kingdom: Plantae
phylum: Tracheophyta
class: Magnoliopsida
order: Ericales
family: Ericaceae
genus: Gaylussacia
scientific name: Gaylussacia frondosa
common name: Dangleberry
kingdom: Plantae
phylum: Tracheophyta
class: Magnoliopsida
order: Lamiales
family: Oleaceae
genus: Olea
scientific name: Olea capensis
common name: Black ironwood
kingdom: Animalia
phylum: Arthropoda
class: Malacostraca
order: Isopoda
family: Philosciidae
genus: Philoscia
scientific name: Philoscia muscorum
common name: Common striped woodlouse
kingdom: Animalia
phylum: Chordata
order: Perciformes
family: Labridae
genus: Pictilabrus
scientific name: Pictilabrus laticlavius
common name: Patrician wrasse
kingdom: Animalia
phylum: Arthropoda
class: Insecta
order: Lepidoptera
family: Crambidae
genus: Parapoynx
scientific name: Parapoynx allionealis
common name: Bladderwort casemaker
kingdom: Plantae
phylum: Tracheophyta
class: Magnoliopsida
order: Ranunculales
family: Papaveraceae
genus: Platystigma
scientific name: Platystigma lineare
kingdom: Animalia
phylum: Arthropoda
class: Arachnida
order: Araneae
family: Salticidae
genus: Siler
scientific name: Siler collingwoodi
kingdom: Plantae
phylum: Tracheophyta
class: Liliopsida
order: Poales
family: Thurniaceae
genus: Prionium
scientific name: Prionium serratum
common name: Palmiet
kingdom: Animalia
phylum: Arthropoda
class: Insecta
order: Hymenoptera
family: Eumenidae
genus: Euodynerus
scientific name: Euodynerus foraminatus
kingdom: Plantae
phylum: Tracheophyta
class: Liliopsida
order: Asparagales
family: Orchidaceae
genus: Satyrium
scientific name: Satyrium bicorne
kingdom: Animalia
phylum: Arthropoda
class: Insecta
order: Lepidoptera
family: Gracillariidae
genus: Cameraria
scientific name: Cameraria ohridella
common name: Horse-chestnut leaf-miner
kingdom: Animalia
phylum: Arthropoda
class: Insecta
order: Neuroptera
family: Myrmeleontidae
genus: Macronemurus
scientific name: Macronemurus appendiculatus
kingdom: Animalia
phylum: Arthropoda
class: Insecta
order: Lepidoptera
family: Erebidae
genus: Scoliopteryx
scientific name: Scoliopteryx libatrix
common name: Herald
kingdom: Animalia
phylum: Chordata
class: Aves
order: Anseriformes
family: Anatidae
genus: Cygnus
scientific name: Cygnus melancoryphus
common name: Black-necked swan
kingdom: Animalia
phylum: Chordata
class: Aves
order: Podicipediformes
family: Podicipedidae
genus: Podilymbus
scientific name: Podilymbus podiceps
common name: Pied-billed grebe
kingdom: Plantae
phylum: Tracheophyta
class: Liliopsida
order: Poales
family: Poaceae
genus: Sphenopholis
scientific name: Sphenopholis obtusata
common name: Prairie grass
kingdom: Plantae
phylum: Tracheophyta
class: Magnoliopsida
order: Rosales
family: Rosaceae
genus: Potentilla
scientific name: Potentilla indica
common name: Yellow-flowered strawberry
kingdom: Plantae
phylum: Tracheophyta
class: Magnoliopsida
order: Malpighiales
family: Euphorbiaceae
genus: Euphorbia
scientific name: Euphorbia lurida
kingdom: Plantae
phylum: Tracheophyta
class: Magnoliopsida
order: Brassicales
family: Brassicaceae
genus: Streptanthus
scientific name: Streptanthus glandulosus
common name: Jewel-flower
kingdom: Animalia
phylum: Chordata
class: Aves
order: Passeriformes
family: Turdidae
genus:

## WHAT THE EXERCISE ASKS
Render every line of the records above as a Markdown table with two columns, Row and Line, numbering the rows in order and omitting blank lines.

## FINISHED ANSWER
| Row | Line |
|---|---|
| 1 | kingdom: Plantae |
| 2 | phylum: Tracheophyta |
| 3 | class: Magnoliopsida |
| 4 | order: Ericales |
| 5 | family: Ericaceae |
| 6 | genus: Gaylussacia |
| 7 | scientific name: Gaylussacia frondosa |
| 8 | common name: Dangleberry |
| 9 | kingdom: Plantae |
| 10 | phylum: Tracheophyta |
| 11 | class: Magnoliopsida |
| 12 | order: Lamiales |
| 13 | family: Oleaceae |
| 14 | genus: Olea |
| 15 | scientific name: Olea capensis |
| 16 | common name: Black ironwood |
| 17 | kingdom: Animalia |
| 18 | phylum: Arthropoda |
| 19 | class: Malacostraca |
| 20 | order: Isopoda |
| 21 | family: Philosciidae |
| 22 | genus: Philoscia |
| 23 | scientific name: Philoscia muscorum |
| 24 | common name: Common striped woodlouse |
| 25 | kingdom: Animalia |
| 26 | phylum: Chordata |
| 27 | order: Perciformes |
| 28 | family: Labridae |
| 29 | genus: Pictilabrus |
| 30 | scientific name: Pictilabrus laticlavius |
| 31 | common name: Patrician wrasse |
| 32 | kingdom: Animalia |
| 33 | phylum: Arthropoda |
| 34 | class: Insecta |
| 35 | order: Lepidoptera |
| 36 | family: Crambidae |
| 37 | genus: Parapoynx |
| 38 | scientific name: Parapoynx allionealis |
| 39 | common name: Bladderwort casemaker |
| 40 | kingdom: Plantae |
| 41 | phylum: Tracheophyta |
| 42 | class: Magnoliopsida |
| 43 | order: Ranunculales |
| 44 | family: Papaveraceae |
| 45 | genus: Platystigma |
| 46 | scientific name: Platystigma lineare |
| 47 | kingdom: Animalia |
| 48 | phylum: Arthropoda |
| 49 | class: Arachnida |
| 50 | order: Araneae |
| 51 | family: Salticidae |
| 52 | genus: Siler |
| 53 | scientific name: Siler collingwoodi |
| 54 | kingdom: Plantae |
| 55 | phylum: Tracheophyta |
| 56 | class: Liliopsida |
| 57 | order: Poales |
| 58 | family: Thurniaceae |
| 59 | genus: Prionium |
| 60 | scientific name: Prionium serratum |
| 61 | common name: Palmiet |
| 62 | kingdom: Animalia |
| 63 | phylum: Arthropoda |
| 64 | class: Insecta |
| 65 | order: Hymenoptera |
| 66 | family: Eumenidae |
| 67 | genus: Euodynerus |
| 68 | scientific name: Euodynerus foraminatus |
| 69 | kingdom: Plantae |
| 70 | phylum: Tracheophyta |
| 71 | class: Liliopsida |
| 72 | order: Asparagales |
| 73 | family: Orchidaceae |
| 74 | genus: Satyrium |
| 75 | scientific name: Satyrium bicorne |
| 76 | kingdom: Animalia |
| 77 | phylum: Arthropoda |
| 78 | class: Insecta |
| 79 | order: Lepidoptera |
| 80 | family: Gracillariidae |
| 81 | genus: Cameraria |
| 82 | scientific name: Cameraria ohridella |
| 83 | common name: Horse-chestnut leaf-miner |
| 84 | kingdom: Animalia |
| 85 | phylum: Arthropoda |
| 86 | class: Insecta |
| 87 | order: Neuroptera |
| 88 | family: Myrmeleontidae |
| 89 | genus: Macronemurus |
| 90 | scientific name: Macronemurus appendiculatus |
| 91 | kingdom: Animalia |
| 92 | phylum: Arthropoda |
| 93 | class: Insecta |
| 94 | order: Lepidoptera |
| 95 | family: Erebidae |
| 96 | genus: Scoliopteryx |
| 97 | scientific name: Scoliopteryx libatrix |
| 98 | common name: Herald |
| 99 | kingdom: Animalia |
| 100 | phylum: Chordata |
| 101 | class: Aves |
| 102 | order: Anseriformes |
| 103 | family: Anatidae |
| 104 | genus: Cygnus |
| 105 | scientific name: Cygnus melancoryphus |
| 106 | common name: Black-necked swan |
| 107 | kingdom: Animalia |
| 108 | phylum: Chordata |
| 109 | class: Aves |
| 110 | order: Podicipediformes |
| 111 | family: Podicipedidae |
| 112 | genus: Podilymbus |
| 113 | scientific name: Podilymbus podiceps |
| 114 | common name: Pied-billed grebe |
| 115 | kingdom: Plantae |
| 116 | phylum: Tracheophyta |
| 117 | class: Liliopsida |
| 118 | order: Poales |
| 119 | family: Poaceae |
| 120 | genus: Sphenopholis |
| 121 | scientific name: Sphenopholis obtusata |
| 122 | common name: Prairie grass |
| 123 | kingdom: Plantae |
| 124 | phylum: Tracheophyta |
| 125 | class: Magnoliopsida |
| 126 | order: Rosales |
| 127 | family: Rosaceae |
| 128 | genus: Potentilla |
| 129 | scientific name: Potentilla indica |
| 130 | common name: Yellow-flowered strawberry |
| 131 | kingdom: Plantae |
| 132 | phylum: Tracheophyta |
| 133 | class: Magnoliopsida |
| 134 | order: Malpighiales |
| 135 | family: Euphorbiaceae |
| 136 | genus: Euphorbia |
| 137 | scientific name: Euphorbia lurida |
| 138 | kingdom: Plantae |
| 139 | phylum: Tracheophyta |
| 140 | class: Magnoliopsida |
| 141 | order: Brassicales |
| 142 | family: Brassicaceae |
| 143 | genus: Streptanthus |
| 144 | scientific name: Streptanthus glandulosus |
| 145 | common name: Jewel-flower |
| 146 | kingdom: Animalia |
| 147 | phylum: Chordata |
| 148 | class: Aves |
| 149 | order: Passeriformes |
| 150 | family: Turdidae |
| 151 | genus: |